His reasons are set out in paragraphs 49 to 59.
" ... as I have said more than once, must seek to interpret fairly the decision letter. However, taking the decision letter as a whole, it does seem to me that the inspector regarded Mrs Davies's personal circumstances as matters that were not capable of overriding planning policy. When she writes, 'I can give them little weight', one asks what she means. It seems to me that in context the most likely construal is that she felt unable to attribute to them sufficient weight to override considerations of planning policy. That is why she identifies policy in paragraph 2 of her decision letter. That is why at the conclusion of paragraph 11 she says that she finds no planning policy reasons to insist on the farmhouse being occupied by the tenant or his family, and that is why even though it might be said that she purports to take personal circumstances into account, and that she says only that they 'largely' concern the relationship between the tenant and landlord, she appears to conclude that in the absence of a planning policy that supports the continued occupation of farmhouse by the Davies family, the personal circumstances prevail. In my judgment, the inspector's approach was akin to that of the legal adviser in the Adams case, who accepted in terms that the factors were material but erred in thinking them incapable of outweighing an applicable policy."
"This passage is under the heading of 'Unilateral undertaking' and is clearly a refusal to require the imposition of an obligation pursuant to clause 5.3 of the deed dated 27 July 2012, namely to give a right for life to Mrs Davies. The wording of paragraph 17 tends to confirm that the inspector's earlier discussion, which premised upon the supposition that the existence of planning policies supportive of the appeal meant that it was planning policy alone that could make Mrs Davies's personal circumstances a ground potentially sufficient to refuse planning permission."
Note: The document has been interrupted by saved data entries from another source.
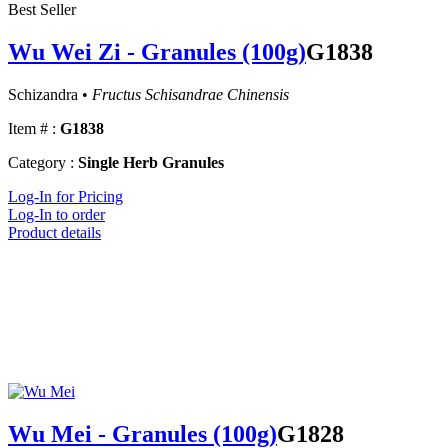
Best Seller
Wu Wei Zi - Granules (100g)
G1838
Schizandra •
Fructus Schisandrae Chinensis
Item # :
G1838
Category :
Single Herb Granules
Log-In for Pricing
Log-In to order
Product details
Wu Mei - Granules (100g)
G1828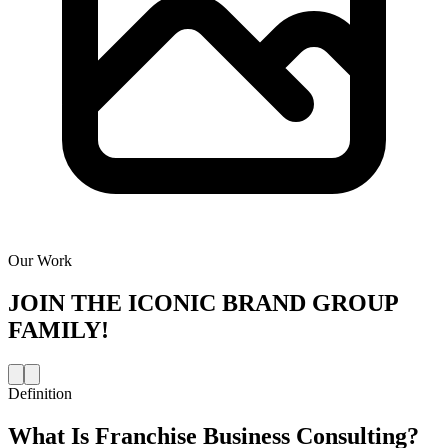
Our Work
JOIN THE
ICONIC BRAND GROUP
FAMILY!
Definition
What Is
Franchise Business Consulting
?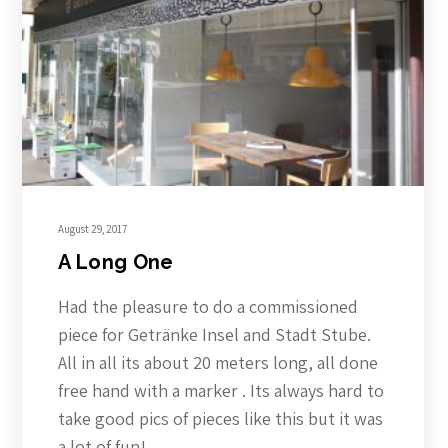
August 29, 2017
A Long One
Had the pleasure to do a commissioned
piece for Getränke Insel and Stadt Stube.
All in all its about 20 meters long, all done
free hand with a marker . Its always hard to
take good pics of pieces like this but it was
a lot of fun!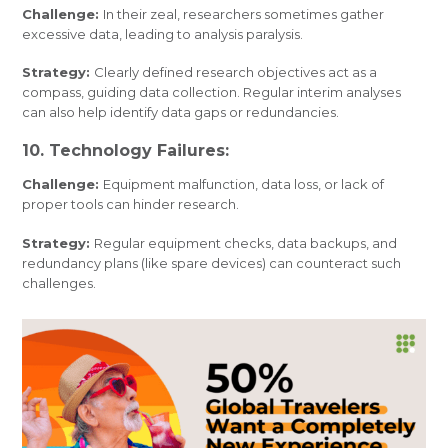
Challenge:
In their zeal, researchers sometimes gather
excessive data, leading to analysis paralysis.
Strategy:
Clearly defined research objectives act as a
compass, guiding data collection. Regular interim analyses
can also help identify data gaps or redundancies.
10. Technology Failures:
Challenge:
Equipment malfunction, data loss, or lack of
proper tools can hinder research.
Strategy:
Regular equipment checks, data backups, and
redundancy plans (like spare devices) can counteract such
challenges.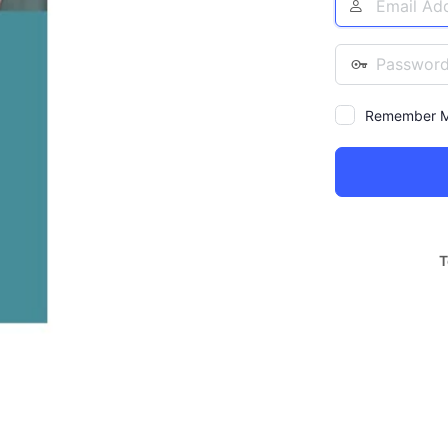
Address
Password
Remember 
Alternative:
T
"... the complete abdication of the exercise of judgment and discretion on the question of whether or not in the circumstances it was appropriate to improve an obligation pursuant to clause 5.3 of the deed. The inspector deals with that, so far as she does deal with it, purely and simply on the basis of planning policy. At this stage of her reasoning she does not advert to non policy based considerations of personal circumstances at all. I think that that reflects the underlying way in which she approached the matter, notwithstanding that certain phrases such as 'I have taken these concerns into account' can be used to argue to the contrary."
"If one stands back from the decision and looks at it in the round for a moment, there is nothing at all in the decision letter that shows that the inspector understood that the fact that Mrs Davies had lived in the farmhouse for 60 years was itself, and in the absence of a specific planning policy, a factor that she could consider capable of overriding policy considerations."
"Nonetheless, this matter and others related to possession are most appropriately dealt with through the tenancy agreements and legislation and I can find no planning policy reasons to insist upon the farmhouse being occupied by the tenant or his family."
And then at paragraph 17, when she repeated that it was not necessary in planning policy terms for the tenant's mother to continue to live at the farmhouse. She then said:
"This does not undermine, however, any rights or protection that the family might have as part of their tenancy agreement or under other legislation."